Shenzhou 14 () was a Chinese spaceflight that launched on 5 June 2022 at 02:44 UTC. The flight marked the ninth crewed Chinese spaceflight and the fourteenth flight of the Shenzhou program. The spacecraft carried three People's Liberation Army Astronaut Corps (PLAAC) taikonauts on the third flight to the Tianhe core module, the first module of the Tiangong space station. The launch of the three-person crew with a Long March 2F launch vehicle took place from the Jiuquan Satellite Launch Center.

Shenzhou 14 successfully undocked from the Tianhe core module on 4 December 2022 at 03:01 UTC and subsequently performed a series of fast return de-orbit procedures which would enable the spacecraft to touchdown in nine hours. The reentry module returned to Earth on the same day at 12:09 UTC.

Background 
The spaceflight was the second Chinese mission set to last six months (180 days). After that, the six-month stay aboard the space station will become the normal duration of the astronaut crew in orbit. The flight marked the third of four crewed missions scheduled to dock with the Tiangong space station by the end of construction in 2022.

Mission 

The mission visited the Tianhe core module following the launch and docking of Tianzhou 4, the third resupply mission to the station. The crew assisted with the assembly of the Wentian and Mengtian laboratories, which arrived at Tiangong in July and October respectively. The Shenzhou 15 crew is scheduled to arrive 10 days before Shenzhou 14 departs, which means that the Shenzhou 14 mission marks the beginning of keeping the station permanently inhabited.

The crew saluted while entering the Tianhe core module later on 5 June 2022, at 12:50 UTC as the third expedition to the Tiangong space station. On 24 July, Wentian was launched and successfully docked with Tianhe expanding the space station. On 25 July 2022 at 02:03 UTC, the crew of Shenzhou 14 opened the hatch and entered the Wentian module for the first time. On 31 October, Mengtian was launched and successfully docked with Tianhe forming the 'T-shape' structure of the space station. On 3 November 2022 at 07:12 UTC, the crew opened the hatch and entered the Mengtian module for the first time. 

Three spacewalks took place during the crew's six-month stay in orbit. Shenzhou 15 was on standby for any possible rescue mission.

Spacewalks 
On 1 September 2022, the first planned spacewalk was carried out by Chen Dong and Liu Yang as they left the airlock of the Wentian lab module to conduct extravehicular activities. Liu became the second Chinese woman to carry out a spacewalk. They completed a series of tasks including installing an additional pump on the exterior, raising panoramic camera B, installing a workbench, demonstrating emergency return, etc. The spacewalk lasted for 6 hours and 7 minutes.

[Supplied information]:
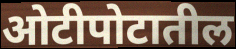
ओटीपोटातील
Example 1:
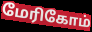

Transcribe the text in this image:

மேரிகோம்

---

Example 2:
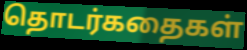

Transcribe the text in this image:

தொடர்கதைகள்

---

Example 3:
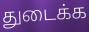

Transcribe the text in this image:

துடைக்க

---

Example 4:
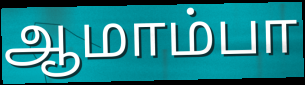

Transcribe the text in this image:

ஆமாம்பா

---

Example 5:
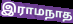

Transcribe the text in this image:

இராமநாத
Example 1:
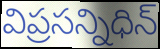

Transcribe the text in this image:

విప్రసన్నిధిన్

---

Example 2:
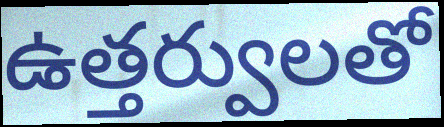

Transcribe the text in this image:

ఉత్తర్వులతో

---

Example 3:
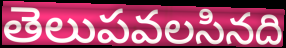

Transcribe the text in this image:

తెలుపవలసినది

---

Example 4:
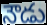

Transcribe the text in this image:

నౌడు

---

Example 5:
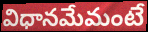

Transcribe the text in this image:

విధానమేమంటే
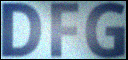
DFG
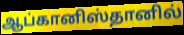
ஆப்கானிஸ்தானில்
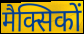
मैक्सिकों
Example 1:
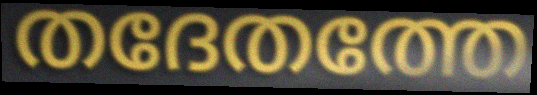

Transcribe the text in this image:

തദേതത്തേ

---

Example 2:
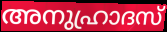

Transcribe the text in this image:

അനുഹ്രാദസ്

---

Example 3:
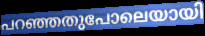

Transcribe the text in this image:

പറഞ്ഞതുപോലെയായി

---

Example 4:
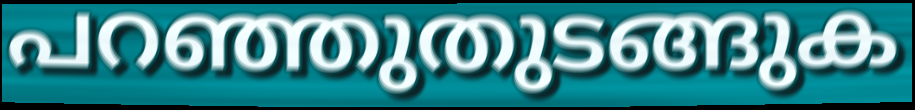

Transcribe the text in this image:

പറഞ്ഞുതുടങ്ങുക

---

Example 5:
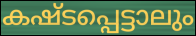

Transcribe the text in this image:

കഷ്ടപ്പെട്ടാലും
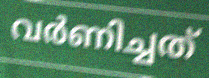
വർണിച്ചത്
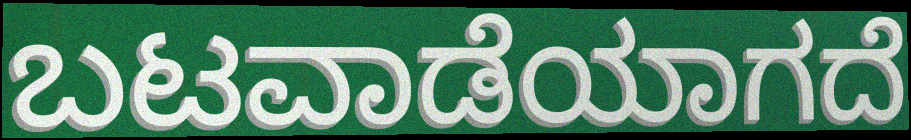
ಬಟವಾಡೆಯಾಗದೆ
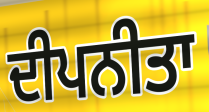
ਦੀਪਨੀਤਾ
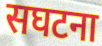
सघटना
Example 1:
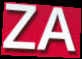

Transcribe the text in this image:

ZA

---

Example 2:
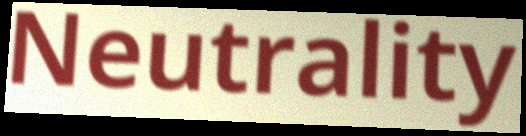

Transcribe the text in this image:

Neutrality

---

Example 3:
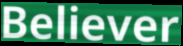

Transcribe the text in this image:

Believer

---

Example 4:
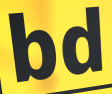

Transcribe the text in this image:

bd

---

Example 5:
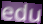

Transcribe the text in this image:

edu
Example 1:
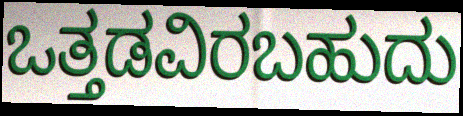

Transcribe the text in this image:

ಒತ್ತಡವಿರಬಹುದು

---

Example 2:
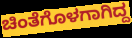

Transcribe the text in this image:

ಚಿಂತೆಗೊಳಗಾಗಿದ್ದ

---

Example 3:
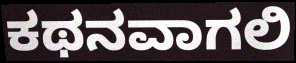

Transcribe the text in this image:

ಕಥನವಾಗಲಿ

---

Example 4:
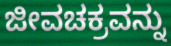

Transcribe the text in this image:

ಜೀವಚಕ್ರವನ್ನು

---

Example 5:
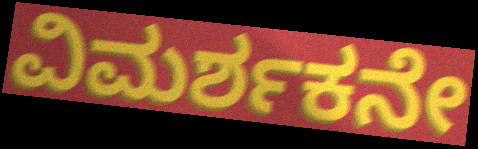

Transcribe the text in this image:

ವಿಮರ್ಶಕನೇ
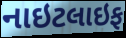
નાઇટલાઇફ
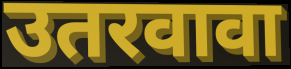
उतरवावा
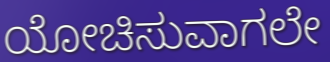
ಯೋಚಿಸುವಾಗಲೇ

[Stated task 1]: Print the part of the Shenzhou 14 text that begins at the words "Shenzhou 14 ()" and stops after "at 12:09 UTC.".
[Stated task 2]:
Answer these questions from the Shenzhou 14 text:
(a) Which launch vehicle carried the three-person crew?
(b) How long did the first spacewalk last?
(c) On what date and at what time did the crew first enter the Mengtian module?
[Stated task 3]: According to the Shenzhou 14 text, why does the mission mark the beginning of keeping the station permanently inhabited? Answer in one to three sentences.
The items stand apart from the Shenzhou 14 text as separate material.

[Output 1]:
Shenzhou 14 () was a Chinese spaceflight that launched on 5 June 2022 at 02:44 UTC. The flight marked the ninth crewed Chinese spaceflight and the fourteenth flight of the Shenzhou program. The spacecraft carried three People's Liberation Army Astronaut Corps (PLAAC) taikonauts on the third flight to the Tianhe core module, the first module of the Tiangong space station. The launch of the three-person crew with a Long March 2F launch vehicle took place from the Jiuquan Satellite Launch Center.

Shenzhou 14 successfully undocked from the Tianhe core module on 4 December 2022 at 03:01 UTC and subsequently performed a series of fast return de-orbit procedures which would enable the spacecraft to touchdown in nine hours. The reentry module returned to Earth on the same day at 12:09 UTC.

[Output 2]:
(a) A Long March 2F.
(b) 6 hours and 7 minutes.
(c) On 3 November 2022 at 07:12 UTC.

[Output 3]: The Shenzhou 15 crew is scheduled to arrive 10 days before Shenzhou 14 departs. Because the two crews overlap, the station is not left empty between missions.